Die arbeitende Frau galt deshalb als Versinnbildlichung der Notstandssituation. Sobald der Krieg vorbei sei, so die landläufige Meinung, würden die Frauen in die ihnen angestammten Rollen als Hausfrauen und Mütter zurückkehren. Doch dieses Bild sollte sich nicht bewahrheiten. Das Frauenwahlrecht und Berufe wie Sekretärin, Stenografin oder Krankenschwester ermöglichten vor allem Frauen in Städten mehr Eigenständigkeit als im Kaiserreich. Die reaktionäre Familienpolitik der Nationalsozialisten konnte das nur bedingt ändern, denn spätestens mit Beginn des Zweiten Weltkrieges war das Deutsche Reich erneut auf erwerbstätige Frauen angewiesen. Vor allem junge und ledige Frauen sahen den Krieg als Chance, ihre Elternhäuser zu verlassen und die Welt zu entdecken. Manche beteiligten sich beispielsweise als Krankschwestern oder Aufseherinnen auch an Gräueltaten in Konzentrationslagern und Vernichtungslagern. In der Wehrmacht halfen insgesamt 500.000 Frauen dabei, Soldaten für den Fronteinsatz freizumachen, indem sie Kriegsaufgaben übernahmen, die sich nicht unmittelbar im Schützengraben abspielten. Gegen Ende des Zweiten Weltkrieges kam auf 20 Wehrmachtssoldaten mindestens eine Frau. An der Heimatfront bestand die Luftschutzwacht, die Brände von Bombeneinschlägen löschte und mit Blockwarten die Einhaltung der Schutzmaßnahmen kontrollierte, zu 70 Prozent aus Frauen.

Innerhalb der Familien verhielten sich die deutschen Mütter sehr unterschiedlich. Manche versuchten durch eine harte und disziplinierte Erziehung besonders ihre Söhne auf die Front vorzubereiten. Andere versteckten ihre Angst und hielten Politik und Krieg möglichst fern von ihren Kindern. Diese Ambivalenz zeigt auch eine Untersuchung der Johannes Gutenberg-Universität Mainz zu Familienbeziehungen und kindlichem Angstempfinden. Paula Kumerics und Linda Doreen Wentland haben Zeitzeuginnen interviewt und den Tagungsteilnehmerinnen und Tagungsteilnehmern Auszüge davon vorgestellt. "Ich bin nicht mit Angst aufgewachsen", erzählt eine Zeitzeugin, während eine andere berichtet, die Angst ihrer Mutter habe sich auf sie übertragen und für das ganze Leben geprägt. Bemerkenswerterweise, erklärt Markus Raasch, hätten aber fast alle Eltern - selbst Anhänger und Anhängerinnen der Nationalsozialisten - ihren Kindern den Beitritt zur Hitlerjugend erschwert.
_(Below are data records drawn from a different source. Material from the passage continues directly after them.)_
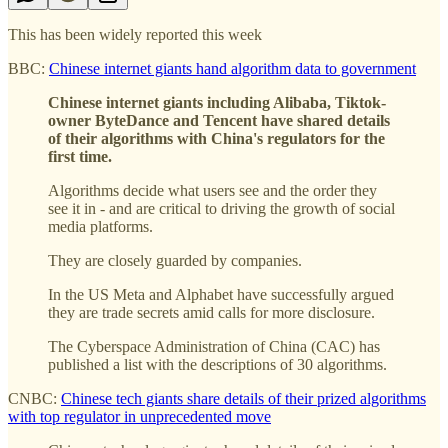
This has been widely reported this week
BBC:
Chinese internet giants hand algorithm data to government
Chinese internet giants including Alibaba, Tiktok-
owner ByteDance and Tencent have shared details
of their algorithms with China's regulators for the
first time.
Algorithms decide what users see and the order they
see it in - and are critical to driving the growth of social
media platforms.
They are closely guarded by companies.
In the US Meta and Alphabet have successfully argued
they are trade secrets amid calls for more disclosure.
The Cyberspace Administration of China (CAC) has
published a list with the descriptions of 30 algorithms.
CNBC:
Chinese tech giants share details of their prized algorithms
with top regulator in unprecedented move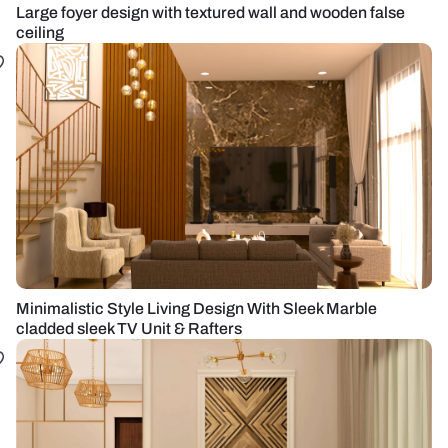
Large foyer design with textured wall and wooden false
ceiling
Minimalistic Style Living Design With Sleek Marble
cladded sleek TV Unit & Rafters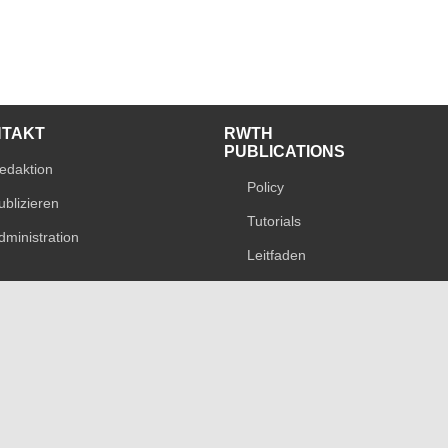
NTAKT
RWTH
PUBLICATIONS
edaktion
Policy
ublizieren
Tutorials
dministration
Leitfaden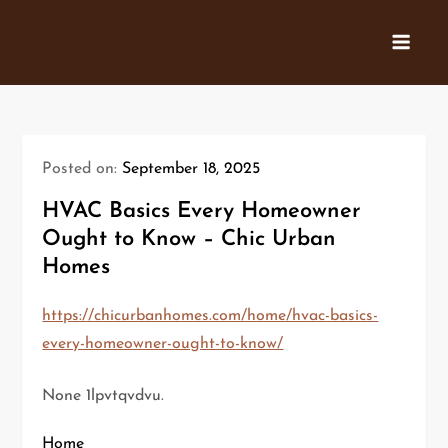
Skip
to
content
Posted on:
September 18, 2025
HVAC Basics Every Homeowner
Ought to Know – Chic Urban
Homes
https://chicurbanhomes.com/home/hvac-basics-
every-homeowner-ought-to-know/
None 1lpvtqvdvu.
Home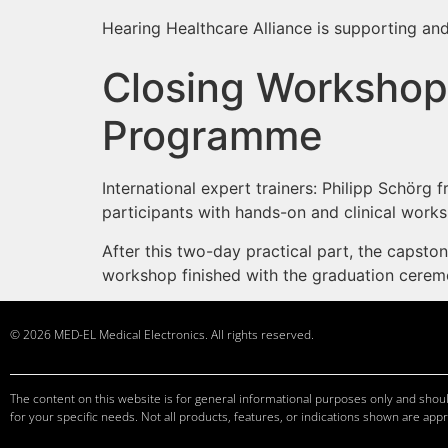
Hearing Healthcare Alliance is supporting and
Closing Workshop 
Programme
International expert trainers: Philipp Schörg
participants with hands-on and clinical works
After this two-day practical part, the capst
workshop finished with the graduation cere
© 2026 MED-EL Medical Electronics. All rights reserved.
The content on this website is for general informational purposes only and should
for your specific needs. Not all products, features, or indications shown are appr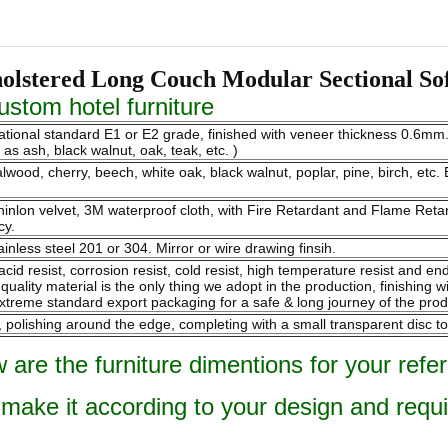
olstered Long Couch Modular Sectional So
stom hotel furniture
national standard E1 or E2 grade, finished with veneer thickness 0.6m
s ash, black walnut, oak, teak, etc. )
ood, cherry, beech, white oak, black walnut, poplar, pine, birch, etc. B
 chinlon velvet, 3M waterproof cloth, with Fire Retardant and Flame Re
cy.
ainless steel 201 or 304. Mirror or wire drawing finsih.
 acid resist, corrosion resist, cold resist, high temperature resist and 
ality material is the only thing we adopt in the production, finishing w
xtreme standard export packaging for a safe & long journey of the prod
olishing around the edge, completing with a small transparent disc to
 are the furniture dimentions for your refe
 make it according to your design and requ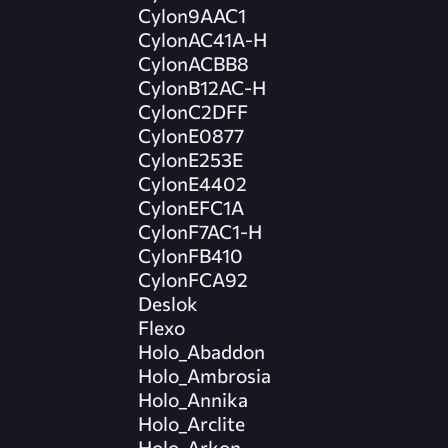
Cylon9AAC1
CylonAC41A-H
CylonACBB8
CylonB12AC-H
CylonC2DFF
CylonE0877
CylonE253E
CylonE4402
CylonEFC1A
CylonF7AC1-H
CylonFB410
CylonFCA92
Deslok
Flexo
Holo_Abaddon
Holo_Ambrosia
Holo_Annika
Holo_Arclite
Holo_Arkon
Die zahlreichen Organisationen und Verbände der Nationalsozialisten zeigen, dass Familien während des Zweiten Weltkrieges im Gegensatz zum Ersten Weltkrieg mehr in staatliche Institutionen eingebettet waren. Dem Leid an der Heimatfront schenkten jedoch auch die Nationalsozialisten nicht mehr Gehör. Im Zweiten Weltkrieg waren Frauen erneut aufgefordert, keinesfalls Jammerbriefe an Ehemänner und Söhne an der Front zu schicken. "Das in der Feldpost beschriebene Bild der intakten Heimat sollte die Soldaten mit ihrem Vorkriegsleben verbinden und ihnen emotionalen Rückhalt geben", erklärt Anette Neder.